Analyzing my own meta-algorithm reveals three basic approaches I use for producing  algorithms.  Reviewing literature on algorithmic problem solving also frequently reveals three or four but they are not identical to mine.

My first approach, which I rarely see described in these terms, is the analytic interview.  While it is somewhat analogous to Polya's “understand the problem” (Brookshear, 2008, p216) it is psychologically focused.  I really do find that many, many 'problems' aren't.  They appear problematic due to framing or phrasing.  Walid's lunch problem (Salem, 2010) is an example.  If the intent is to find an adequate solution, most questions can be clarified and so answered, or moved on to my second approach.  There are, however, an infinite number of 'problems' that can be made insoluble simply by excluding necessary information or insisting on contrafactual axioms, and an interview should make this distinction obvious.  It is also possible that during this interview process pertinent changes previously assumed to be unrelated to the issue will be revealed.

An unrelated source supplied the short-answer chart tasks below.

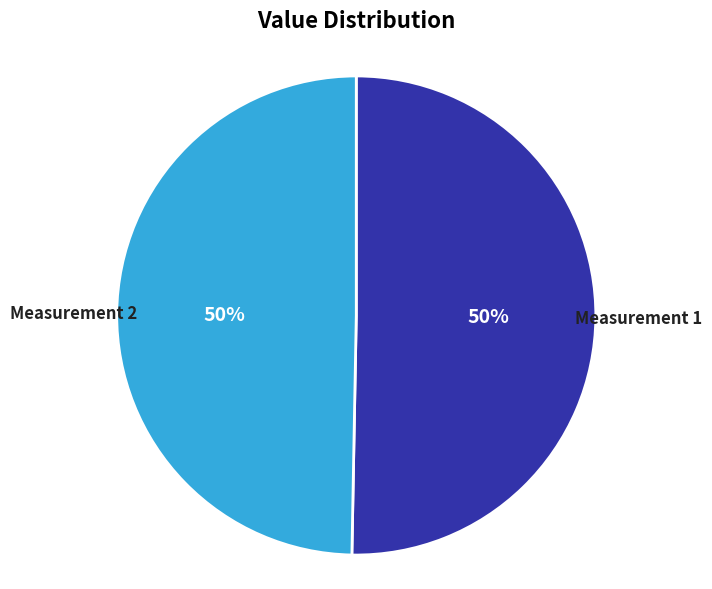

To the nearest percent, what percentage of the pie is Measurement 2?

50%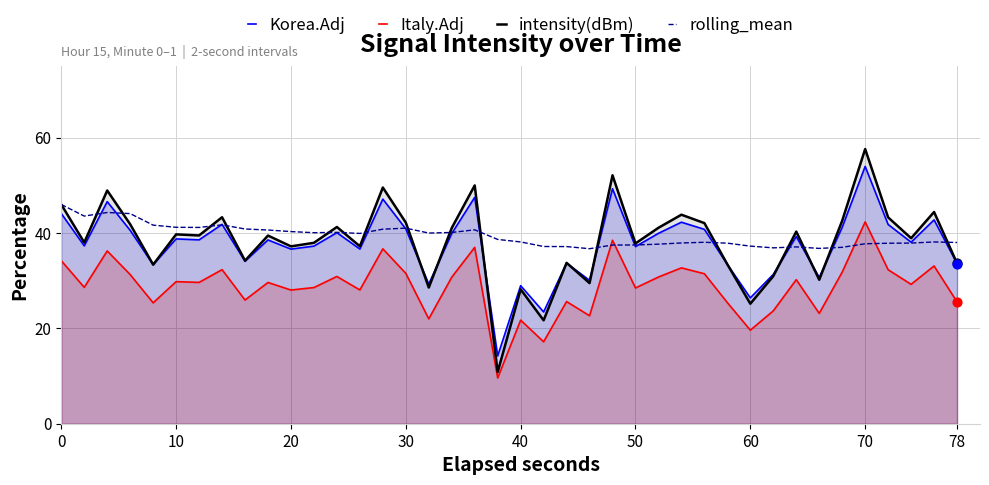

Which series has the largest Y range (max minus min)?

intensity(dBm)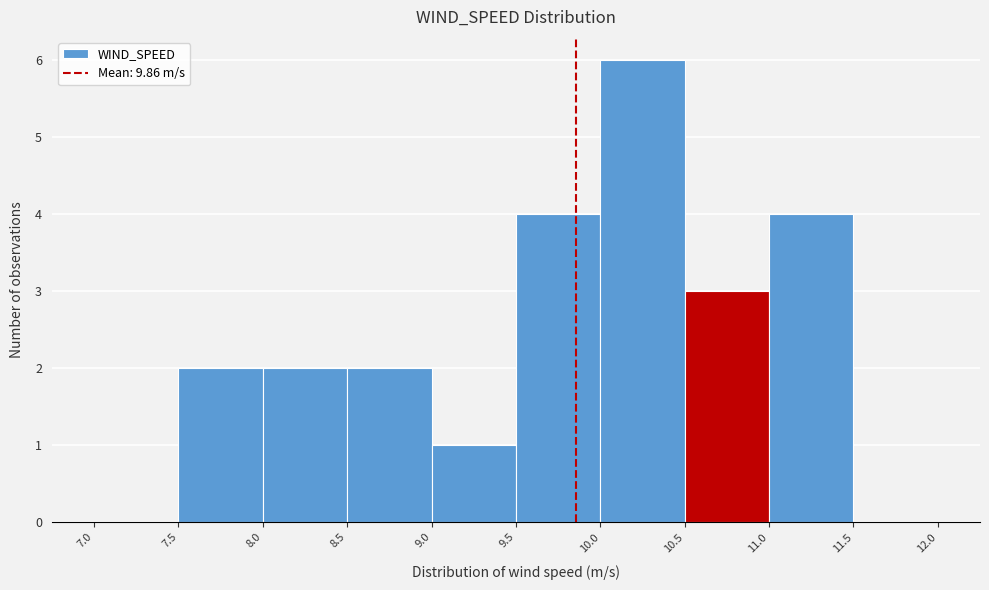

Over which range of the x-axis is the bar tallest?

10.0 to 10.5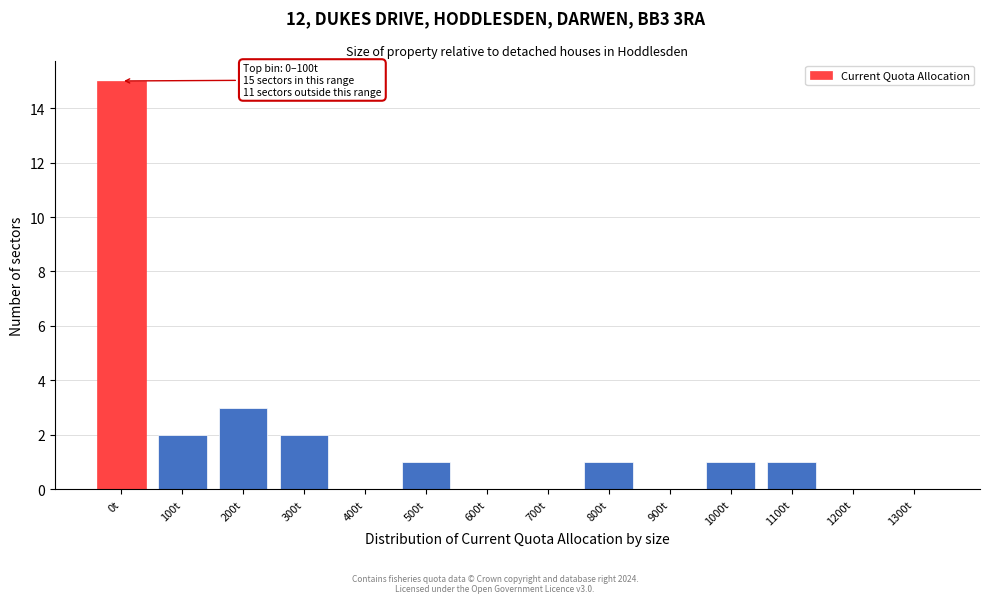

Reading left to right, transcribe all the data shown in this chart.

0t=15	100t=2	200t=3	300t=2	400t=0	500t=1	600t=0	700t=0	800t=1	900t=0	1000t=1	1100t=1	1200t=0	1300t=0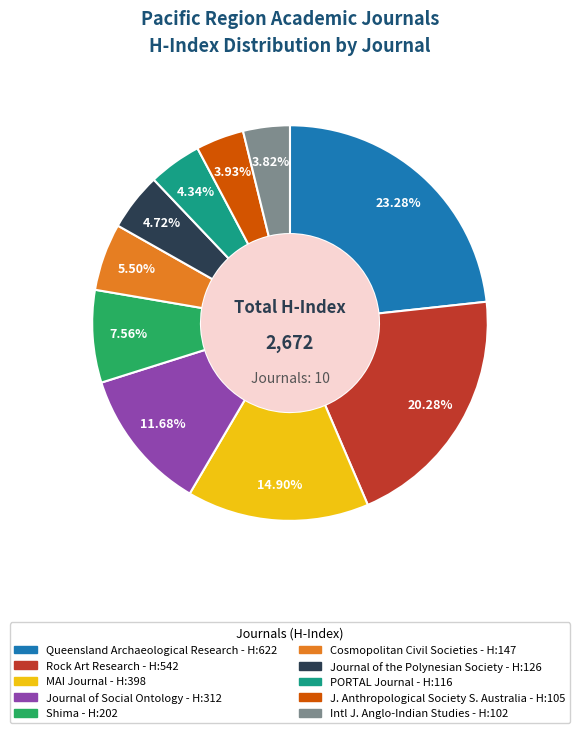

Does any single category account for the majority?

No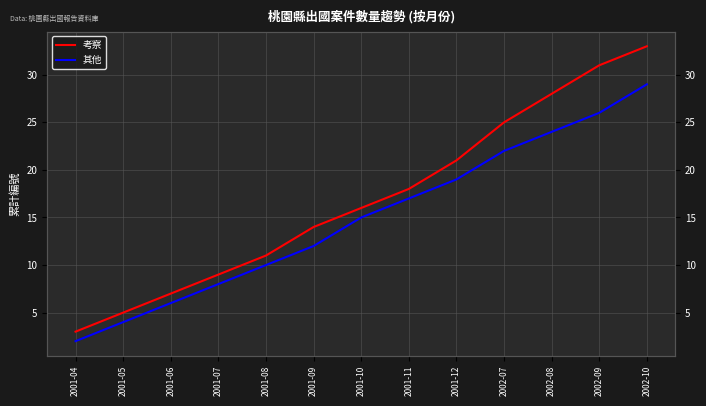

At 2002-09, list the series in order from smallest to largest.

其他, 考察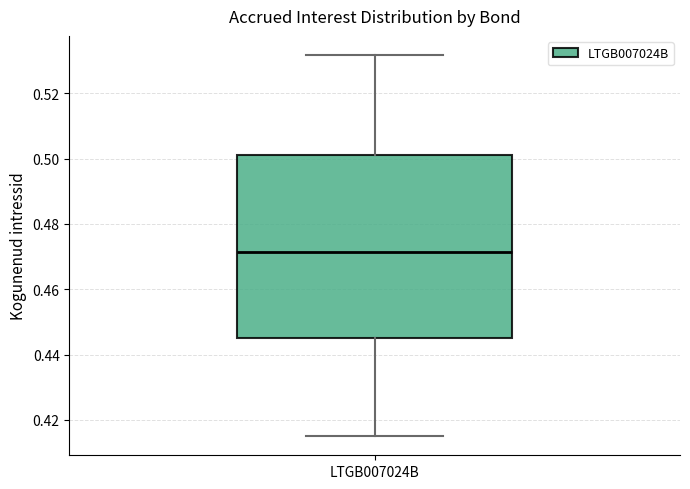

Transcribe this box plot: give where the median line is, the range the box spans, and where the two whiskers end, as read against the y-axis. The values are not printed on the chart, so give them approximately, as read against the axis.

median 0.472, box 0.446 to 0.502, whiskers 0.416 to 0.532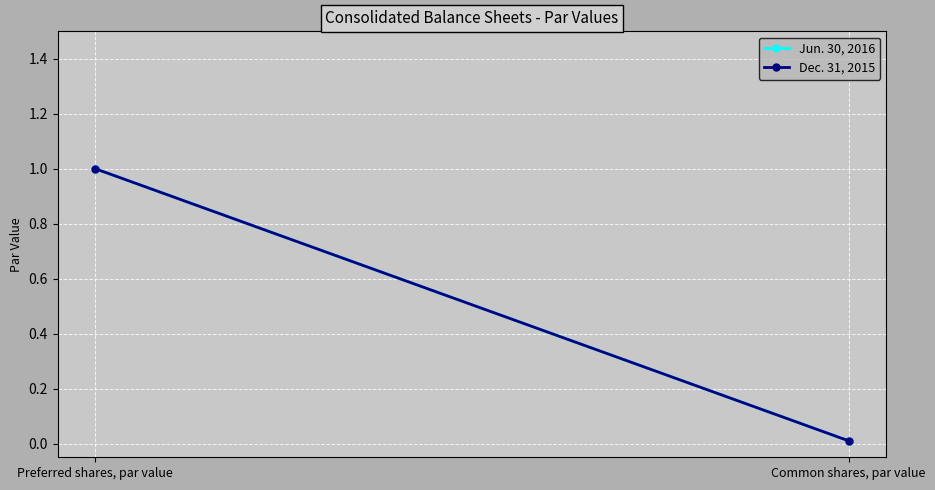

How many lines are shown in the chart?

2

Some call my second approach 'divide and conquer'.  It might be most analogous to the reductionist approach, but it has the inherent efficiency of cutting every problem in half before analysis.  It may be easiest to describe as it applies to connectivity issues.  Before one even asks what the actual failure might be a quick sketch of how the system should work will give one a halfway point to test.  For example, in a large WAN there is generally a router approximately equidistant from the terminating points of the issue.  Connectivity to this point, or the lack thereof, immediately reduces the problem scope by fifty percent.  Repeating this process can reduce hundreds of potential problems to a handful in a matter of minutes.

If interviews and iterative halving of the problem fail I may 'shotgun' the problem.  I am aware how undesirable the side-effects of shotgun troubleshooting can be, having left the occasional solution that nobody understands and which may not be replicable in my wake.  However, when time is critical we can't always afford the luxury of adequate analysis and just visiting every accessible part of the system (even those with little apparent bearing on the issue) that could conceivably contribute to the solution as rapidly as possible sometimes makes sense.  And it is usually possible to look back at the last few changes made, deduce what was effective and document that.

Researching others' algorithm creation algorithms points out a lot of similarities and overlap with my own, but our different experiences and goals assure the representations will be different.  I take Polya's phase four “evaluate the program/solution for accuracy and for its potential as a tool for solving other problems” (Ibid., p216)) rather for granted, as I do Fahd(n.d.)'s: “Look for a related problem that was solved before”.  There's no reason to reinvent the wheel but I lump these activities into the interview or documentation phase.

I imagine there are as many meta-algorithms as there are problem solvers.  Polya gave us an excellent description, and we can see how even an eleven step algorithm creation algorithm (University of Michigan, n.d.) can be summarized in his four.  I'd also mention Bloom's taxonomy (Wikipedia, 2010) but I've already gone on too long.

 

Brookshear, J. Glenn (2009) Computer Science: An Overview, 10th ed.  Boston: Pearson Education, Inc.

 

King Fahd University of Petroleum and Minerals (n.d.) Algorithms and Problem Solving [Online].  Available from: http://www.kfupm.edu.sa/ocwtest/user071/ICS201/New-Slides-071/Problem-Solving.ppt (Accessed 13 February, 2010).

 

Salem, Walid (2010) RE: DQ2: Solvable/Unsolvable Problems (Whole Class) [Online].  Available from: https://elearning.uol.ohecampus.com/webapps/portal (Accessed 14 February, 2010).

 

University of Michigan (n.d.) Thoughts on Problem Solving: Algorithm [Online].  Available from: http://www.umich.edu/~essen/html/probsolv/closed/alg/alg.htm (Accessed 14 February, 2010).

 

Wikipedia (2010) Bloom's Taxonomy [Online].  Available from: http://en.wikipedia.org/wiki/Bloom's_Taxonomy (Accessed 14 February, 2010).